EXCERPTED PASSAGE:
══════════════════════════════

Bruno Silva

Personal information
- Full name: Bruno Rodrigo Ferreira da Silva
- Date of birth: 26 January 1994 (age 32)
- Place of birth: Lourosa, Portugal
- Height: 1.85 m (6 ft 1 in)
- Position: Defender

Youth career
- 2004–2009: Porto
- 2009–2010: Padroense
- 2010–2013: Porto
- 2011–2012: → Nacional (loan)

Senior career*
- Years: Team / Apps / (Gls)
- 2012–2014: Porto B / 1 / (0)
- 2014–2015: Ribeirão / 14 / (0)
- 2015–2016: Anadia / 12 / (0)
- 2017: Cesarense / 12 / (0)
- 2017–2018: Valadares Gaia / 29 / (2)
- 2018–2019: Fiães / 34 / (6)
- 2019–2020: Grijó / 30 / (1)

= Bruno Silva (footballer, born 1994) =

Portuguese footballer

Bruno Rodrigo Ferreira da Silva (born 26 January 1994) is a Portuguese footballer who plays as a defender.

==Career==
Born in Lourosa, Santa Maria da Feira, Silva came through the ranks of FC Porto. He was an unused substitute for the reserves in the Segunda Liga during the 2012–13 season. In January 2014, he was one of three reserves called up by manager Paulo Fonseca to train with the first team. On 11 May 2014, Silva made his only professional appearance for Porto B, coming on in added time for Gonçalo Paciência in a 1–0 win at Atlético Clube de Portugal on the final day.

══════════════════════════════

EXCERPTED RECORDS:
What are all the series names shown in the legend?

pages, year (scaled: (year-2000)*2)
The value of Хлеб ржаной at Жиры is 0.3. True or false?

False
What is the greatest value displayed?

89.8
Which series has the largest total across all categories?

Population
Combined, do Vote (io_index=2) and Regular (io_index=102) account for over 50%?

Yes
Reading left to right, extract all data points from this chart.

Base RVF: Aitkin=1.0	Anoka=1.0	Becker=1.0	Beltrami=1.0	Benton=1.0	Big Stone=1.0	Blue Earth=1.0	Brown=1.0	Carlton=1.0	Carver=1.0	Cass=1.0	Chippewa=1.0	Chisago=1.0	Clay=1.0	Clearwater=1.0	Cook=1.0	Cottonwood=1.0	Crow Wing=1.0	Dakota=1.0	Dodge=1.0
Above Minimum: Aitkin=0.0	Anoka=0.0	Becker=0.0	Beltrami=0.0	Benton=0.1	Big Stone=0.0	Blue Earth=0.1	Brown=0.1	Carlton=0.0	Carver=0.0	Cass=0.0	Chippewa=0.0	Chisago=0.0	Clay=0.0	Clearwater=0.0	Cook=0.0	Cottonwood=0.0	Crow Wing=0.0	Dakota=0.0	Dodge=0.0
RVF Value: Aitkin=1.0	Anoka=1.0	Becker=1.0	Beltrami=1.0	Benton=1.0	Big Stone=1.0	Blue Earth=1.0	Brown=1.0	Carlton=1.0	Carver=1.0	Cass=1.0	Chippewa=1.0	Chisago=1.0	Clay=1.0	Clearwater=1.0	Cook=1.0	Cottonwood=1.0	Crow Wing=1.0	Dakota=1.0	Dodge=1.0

══════════════════════════════

WORK ORDER:
Condense the paragraph of the Bruno Silva article that begins "Born in Lourosa" into a brief bulleted list that keeps its main facts.

TASK SOLUTION:
- Born in Lourosa, Santa Maria da Feira; came through FC Porto's ranks.
- 2012–13: unused substitute for the reserves in the Segunda Liga.
- January 2014: one of three reserves called up by manager Paulo Fonseca to train with the first team.
- 11 May 2014: made his only professional appearance for Porto B, replacing Gonçalo Paciência in added time of a 1–0 win at Atlético Clube de Portugal on the final day.